Губаренко взмахнул тонкими костлявыми руками и вдруг продекламировал:

И мотню они, как знамя,
Вздымут над собою,
Ринутся, подобно турам,
Прямо в гущу боя.

— Не приходилось слышать? — обратился он к Ярошу.

Тот отрицательно покачал головой.

— То-то и оно, — усмехнулся Губаренко. — Это написал еще до революции Микола Чернявский. Не рифмоплет, а поэт божьей милостью. И называются эти стихи «Мотненосцы». Понятно?

Загремит тогда повсюду
Гимн по Украине:
Слава нашим мотненосцам,
Пускай ворог сгинет!
Сокрушим, сметем полмира
Мы мотней одною!
Слава, слава патриотам
С грязною мотнею!

Губаренко захохотал, потом захлебнулся кашлем.

Василий Кондратьевич многозначительно взглянул на Яроша, едва заметная улыбка промелькнула на губах старого метранпажа.

— Вот так оно и бывает, — наконец отдышался Губаренко. — История повторяется. Но в первый раз она творится как трагедия. А во второй — как фарс. Кажется, так говорил этот симпатичный дед с львиной головой? И вот перед нашими глазами — фарс. Жалкий и кровавый. Может быть, вам, товарищ Ярош, странно, что бывший петлюровец цитирует Карла Маркса?

Задорные огоньки блеснули в голубых глазах корректора. Ярош несколько растерянно улыбнулся. О многом хотелось бы ему спросить. Он подыскивал нужные слова.

Но Губаренко не дожидался вопросов. Ему не терпелось высказаться, он словно вознаграждал себя за годы молчания.

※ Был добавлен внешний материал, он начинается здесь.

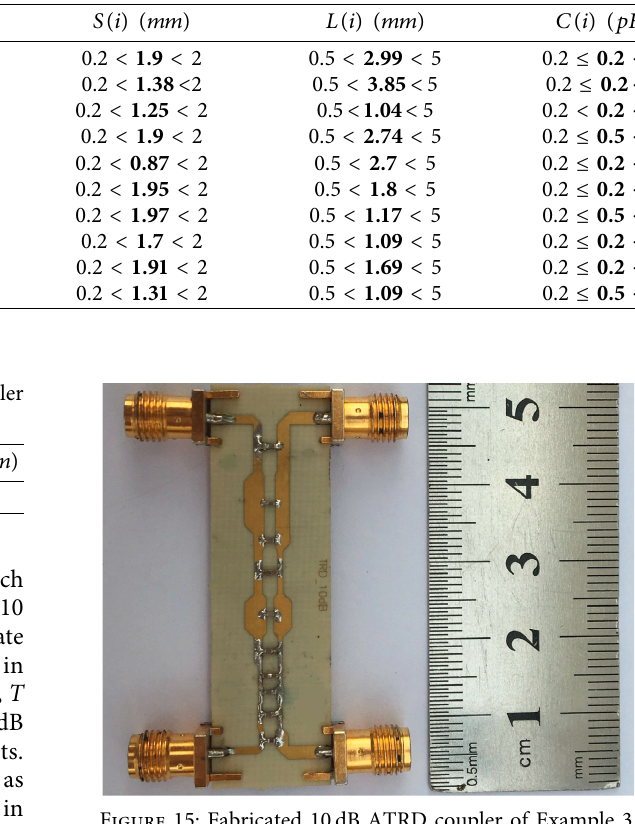
Table 9. Every loop of computer program optimization on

— Романтики, воители! — с глубоким презрением произнес он. — А я кто такой? Хотите знать? Меня когда- то называли поэтом трезубца и голубой мечты. Печатался. Псевдоним — Максим Кривонос. А как же… Нос видите какой! И кунтуш носил, и шапку с длинным шлыком, и саблю вот этакую. Имел чин — хорунжий первого куреня украинских вольных казаков. Чувствуете, чем это пахнет? Директория, УНР, мотненосцы… Ха-ха-ха! Сто двадцать партий. Как в Европе! И все политики, и все неньку-Украину продают. «Распивочно и на вынос…» А у нас, зеленых дурней, головы мякиной набиты, и мы горланим: «Слава головному атаману Симону Петлюре!»

Губаренко похлопал себе по голове:

— Продукт? А? Еще какой продукт… Дорого мне обошлась эта фальшивая романтика, пока я понял, кого любить, кого ненавидеть. Вот так-то, молодой друг мой. Вы не испытали, что значит плутать без дороги. А мы… Совершилась революция, а мы — слепые котята. Я имею в виду какую-то часть украинской интеллигенции. К примеру, таких, как я, вчерашних гимназистов. У нас голова пошла кругом. У добродия Паливоды, которого вы сейчас здесь видели, она и по сю пору задом наперед. На всю жизнь перевернулась. Пацюк! Разинул рот и ловит каждое слово этих «европейцев».